> [Task details]:
Run through the records and show each line that includes the string "feed".

> [Source records]:
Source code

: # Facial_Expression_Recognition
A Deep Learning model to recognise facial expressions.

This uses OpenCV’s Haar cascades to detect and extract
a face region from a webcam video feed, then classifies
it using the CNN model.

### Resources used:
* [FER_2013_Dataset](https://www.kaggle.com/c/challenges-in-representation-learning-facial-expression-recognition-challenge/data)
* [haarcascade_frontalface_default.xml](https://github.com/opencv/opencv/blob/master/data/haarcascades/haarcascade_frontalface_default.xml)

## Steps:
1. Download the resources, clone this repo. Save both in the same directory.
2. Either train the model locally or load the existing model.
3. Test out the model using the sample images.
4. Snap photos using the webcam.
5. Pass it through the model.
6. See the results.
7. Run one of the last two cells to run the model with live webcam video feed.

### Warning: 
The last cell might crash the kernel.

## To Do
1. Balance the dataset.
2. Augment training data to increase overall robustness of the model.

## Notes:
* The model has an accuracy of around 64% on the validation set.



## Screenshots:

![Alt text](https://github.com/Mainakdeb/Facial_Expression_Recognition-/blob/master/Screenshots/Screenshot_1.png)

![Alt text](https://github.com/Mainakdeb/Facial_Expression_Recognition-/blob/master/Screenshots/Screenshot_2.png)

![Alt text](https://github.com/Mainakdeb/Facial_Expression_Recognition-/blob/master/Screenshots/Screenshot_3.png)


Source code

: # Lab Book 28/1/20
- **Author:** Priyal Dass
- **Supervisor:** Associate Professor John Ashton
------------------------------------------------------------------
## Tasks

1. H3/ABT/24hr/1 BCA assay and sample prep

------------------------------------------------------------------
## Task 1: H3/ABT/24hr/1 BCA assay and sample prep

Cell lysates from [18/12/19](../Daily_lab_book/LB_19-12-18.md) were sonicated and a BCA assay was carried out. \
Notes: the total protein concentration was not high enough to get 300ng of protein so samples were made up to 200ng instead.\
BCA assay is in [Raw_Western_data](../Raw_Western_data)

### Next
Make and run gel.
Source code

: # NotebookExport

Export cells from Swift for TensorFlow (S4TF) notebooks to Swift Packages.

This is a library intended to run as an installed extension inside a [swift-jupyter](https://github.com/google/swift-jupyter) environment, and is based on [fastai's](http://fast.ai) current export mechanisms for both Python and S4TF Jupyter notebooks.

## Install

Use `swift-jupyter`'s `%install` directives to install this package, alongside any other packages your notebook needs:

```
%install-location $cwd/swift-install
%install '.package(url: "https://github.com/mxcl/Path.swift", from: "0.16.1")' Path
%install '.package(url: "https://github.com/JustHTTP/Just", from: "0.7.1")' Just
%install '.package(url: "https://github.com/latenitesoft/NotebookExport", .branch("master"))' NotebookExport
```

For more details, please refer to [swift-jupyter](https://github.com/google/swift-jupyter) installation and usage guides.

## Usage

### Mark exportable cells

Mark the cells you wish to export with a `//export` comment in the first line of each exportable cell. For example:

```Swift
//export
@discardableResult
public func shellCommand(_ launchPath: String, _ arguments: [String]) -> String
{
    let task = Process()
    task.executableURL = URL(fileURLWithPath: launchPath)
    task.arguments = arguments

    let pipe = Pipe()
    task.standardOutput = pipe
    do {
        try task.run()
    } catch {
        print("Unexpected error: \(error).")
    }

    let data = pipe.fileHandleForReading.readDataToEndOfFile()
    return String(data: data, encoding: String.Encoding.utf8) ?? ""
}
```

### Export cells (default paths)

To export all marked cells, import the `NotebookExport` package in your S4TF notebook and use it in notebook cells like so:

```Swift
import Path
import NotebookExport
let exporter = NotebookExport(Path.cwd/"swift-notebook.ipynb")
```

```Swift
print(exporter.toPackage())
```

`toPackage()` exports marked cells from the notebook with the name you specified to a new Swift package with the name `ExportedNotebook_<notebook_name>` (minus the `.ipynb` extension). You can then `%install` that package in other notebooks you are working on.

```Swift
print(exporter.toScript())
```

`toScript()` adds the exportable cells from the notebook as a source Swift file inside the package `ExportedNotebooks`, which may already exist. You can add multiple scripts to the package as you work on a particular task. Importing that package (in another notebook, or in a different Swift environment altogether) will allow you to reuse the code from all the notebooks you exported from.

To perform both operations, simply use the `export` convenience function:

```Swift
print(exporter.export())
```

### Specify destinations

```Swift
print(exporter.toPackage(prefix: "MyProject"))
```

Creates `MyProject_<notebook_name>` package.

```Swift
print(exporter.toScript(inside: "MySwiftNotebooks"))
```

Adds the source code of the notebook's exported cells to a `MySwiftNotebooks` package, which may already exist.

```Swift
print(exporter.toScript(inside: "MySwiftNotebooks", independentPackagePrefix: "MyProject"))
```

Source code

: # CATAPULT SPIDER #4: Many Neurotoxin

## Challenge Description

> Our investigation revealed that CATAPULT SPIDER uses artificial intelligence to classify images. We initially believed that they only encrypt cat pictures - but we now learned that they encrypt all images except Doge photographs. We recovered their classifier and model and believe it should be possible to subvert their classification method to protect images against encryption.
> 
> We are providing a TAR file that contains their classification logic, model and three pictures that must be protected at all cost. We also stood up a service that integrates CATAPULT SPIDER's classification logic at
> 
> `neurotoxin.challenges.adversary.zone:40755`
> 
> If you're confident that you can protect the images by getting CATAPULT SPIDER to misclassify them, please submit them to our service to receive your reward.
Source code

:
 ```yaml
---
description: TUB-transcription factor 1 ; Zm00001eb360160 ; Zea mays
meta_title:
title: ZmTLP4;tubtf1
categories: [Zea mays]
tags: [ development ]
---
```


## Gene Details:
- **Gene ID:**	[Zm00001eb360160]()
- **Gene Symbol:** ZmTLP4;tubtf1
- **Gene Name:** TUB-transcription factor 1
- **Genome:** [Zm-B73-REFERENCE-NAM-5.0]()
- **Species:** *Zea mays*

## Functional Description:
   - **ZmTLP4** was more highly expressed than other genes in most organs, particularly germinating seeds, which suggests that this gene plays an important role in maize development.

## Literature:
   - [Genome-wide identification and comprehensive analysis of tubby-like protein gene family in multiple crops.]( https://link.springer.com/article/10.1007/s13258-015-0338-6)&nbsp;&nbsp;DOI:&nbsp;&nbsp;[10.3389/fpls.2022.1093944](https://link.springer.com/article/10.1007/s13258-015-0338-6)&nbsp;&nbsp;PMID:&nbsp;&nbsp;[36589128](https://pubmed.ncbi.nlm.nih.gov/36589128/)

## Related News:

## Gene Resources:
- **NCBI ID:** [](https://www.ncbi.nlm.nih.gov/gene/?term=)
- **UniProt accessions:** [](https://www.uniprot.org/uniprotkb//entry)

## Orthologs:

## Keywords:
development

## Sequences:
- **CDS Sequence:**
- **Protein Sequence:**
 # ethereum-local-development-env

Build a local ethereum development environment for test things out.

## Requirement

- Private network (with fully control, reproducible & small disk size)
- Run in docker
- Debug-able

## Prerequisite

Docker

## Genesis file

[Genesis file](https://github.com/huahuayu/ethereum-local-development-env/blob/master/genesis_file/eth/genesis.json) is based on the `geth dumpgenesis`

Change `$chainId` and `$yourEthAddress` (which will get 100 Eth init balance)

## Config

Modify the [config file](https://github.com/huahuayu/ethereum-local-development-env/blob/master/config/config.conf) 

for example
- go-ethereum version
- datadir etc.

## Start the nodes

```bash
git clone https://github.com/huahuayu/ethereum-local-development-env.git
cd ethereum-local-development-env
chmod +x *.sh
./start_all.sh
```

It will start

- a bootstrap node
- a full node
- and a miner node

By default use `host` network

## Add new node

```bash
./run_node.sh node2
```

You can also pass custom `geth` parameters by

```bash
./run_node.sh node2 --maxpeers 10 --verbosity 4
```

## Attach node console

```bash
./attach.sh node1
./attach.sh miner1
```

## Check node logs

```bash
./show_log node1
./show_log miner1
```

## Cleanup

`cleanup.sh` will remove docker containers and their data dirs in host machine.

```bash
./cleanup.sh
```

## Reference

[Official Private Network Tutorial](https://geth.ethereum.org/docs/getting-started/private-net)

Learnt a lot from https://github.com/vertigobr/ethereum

> [Written solution]:
a face region from a webcam video feed, then classifies
7. Run one of the last two cells to run the model with live webcam video feed.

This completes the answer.